Originally from Valencia, the idea of making horchata from tigernuts comes from the period of Muslim presence in Valencia (from the 8th to 13th century).
It has a regulating council to ensure the quality of the product and the villages where it can come from, with the Denomination of Origin. Classics get an A. The village of Alboraia is well known for the quality of their horchata.
It is served ice cold as a natural refreshment in the summer. Tigernut horchata is also used in place of milk by the lactose intolerant. While in some countries the drink is usually tan and "milky", some recipes call for milk, and others do not. Other ingredients often include sugar, cinnamon, and vanilla. Though horchata was once typically homemade, it is now available in both ready-to-drink (shelf-stable or refrigerated) and powdered form in grocery stores.
In the US, rice-based or morro horchata is served in many Mexican restaurants, and the horchata de chufas (tigernut) is virtually unknown. Rice-based horchata is also sometimes available in US grocery and convenience stores, especially in Latino neighborhoods.

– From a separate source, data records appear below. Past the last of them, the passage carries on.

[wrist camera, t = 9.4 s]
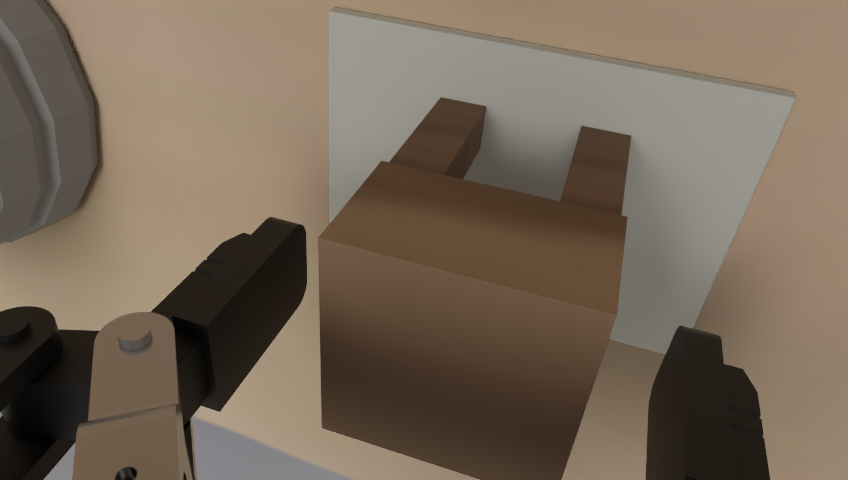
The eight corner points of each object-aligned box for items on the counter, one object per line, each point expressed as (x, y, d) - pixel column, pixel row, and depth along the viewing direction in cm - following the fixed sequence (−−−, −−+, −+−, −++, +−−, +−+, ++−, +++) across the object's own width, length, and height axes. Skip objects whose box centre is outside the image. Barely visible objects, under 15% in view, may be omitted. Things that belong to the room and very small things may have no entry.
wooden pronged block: (437, 92, 16) (318, 237, 11) (636, 132, 15) (617, 315, 10) (422, 249, 19) (321, 427, 14) (589, 292, 18) (553, 502, 13)
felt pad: (335, 7, 16) (328, 11, 16) (793, 91, 14) (796, 98, 14) (334, 256, 21) (329, 262, 21) (679, 349, 19) (679, 358, 19)
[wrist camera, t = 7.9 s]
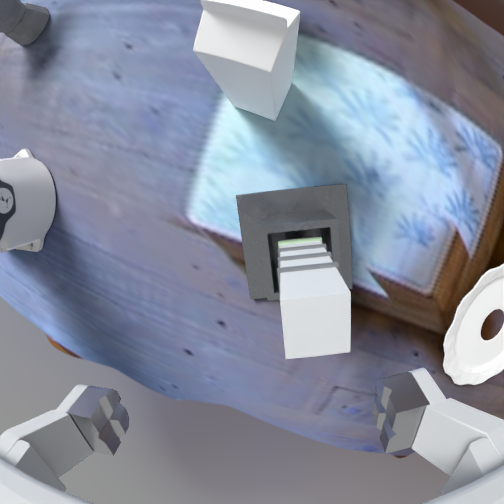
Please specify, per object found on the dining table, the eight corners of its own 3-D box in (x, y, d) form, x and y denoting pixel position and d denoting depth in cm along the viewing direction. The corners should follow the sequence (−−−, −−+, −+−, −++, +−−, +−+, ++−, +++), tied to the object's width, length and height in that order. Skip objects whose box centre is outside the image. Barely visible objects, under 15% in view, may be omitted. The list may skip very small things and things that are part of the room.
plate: (498, 379, 42) (502, 384, 40) (417, 378, 43) (420, 384, 41) (546, 272, 36) (551, 275, 34) (472, 244, 37) (478, 246, 35)
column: (282, 277, 33) (282, 361, 17) (278, 238, 32) (276, 297, 16) (321, 273, 32) (353, 354, 17) (319, 234, 31) (354, 289, 16)
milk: (275, 121, 35) (270, 58, 14) (232, 105, 35) (177, 34, 14) (292, 82, 34) (305, -12, 13) (249, 67, 34) (217, -31, 12)
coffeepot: (27, 59, 34) (-37, 41, 17) (10, 50, 34) (-48, 35, 16) (70, -6, 31) (15, -40, 13) (48, -9, 30) (-2, -37, 13)
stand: (251, 296, 41) (242, 331, 32) (237, 195, 38) (222, 201, 29) (350, 286, 40) (369, 318, 30) (344, 183, 37) (366, 186, 27)
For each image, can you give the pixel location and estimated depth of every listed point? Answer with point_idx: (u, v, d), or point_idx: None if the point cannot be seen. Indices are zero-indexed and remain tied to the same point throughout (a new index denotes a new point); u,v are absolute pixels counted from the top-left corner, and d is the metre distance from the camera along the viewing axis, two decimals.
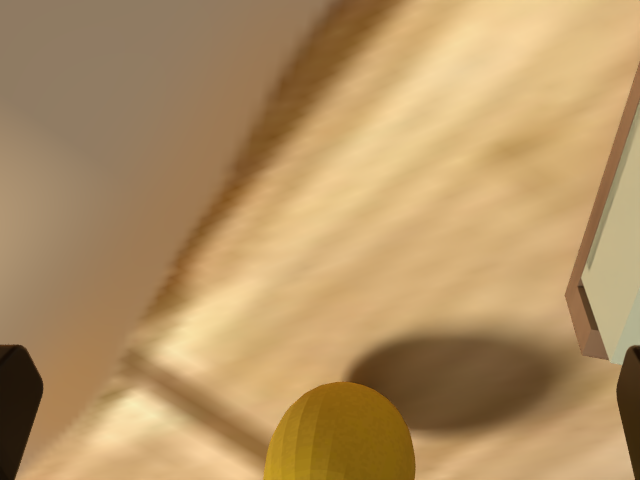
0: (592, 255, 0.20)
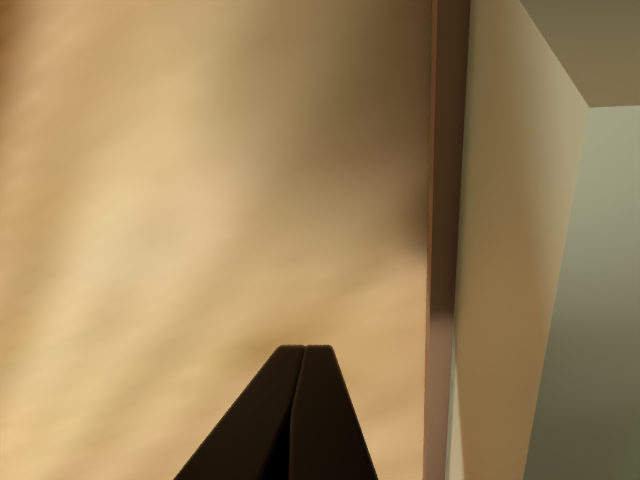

The horchata found in El Salvador is often made of a mixture of herbs, not rice. The horchata is typically flavoured with morro seed (from the calabash, a variety of squash), ground cocoa and cinnamon as well as sesame seeds, and in some cases is strained.
In Nicaragua and Honduras horchata refers to the drink known as semilla de jicaro, made from the jicaro seeds (another name for the morro seed) ground up with rice and spices. The drink is made with cold milk and sugar and is very popular nationally. Recently Nicaragua has begun exporting this product primarily to the United States.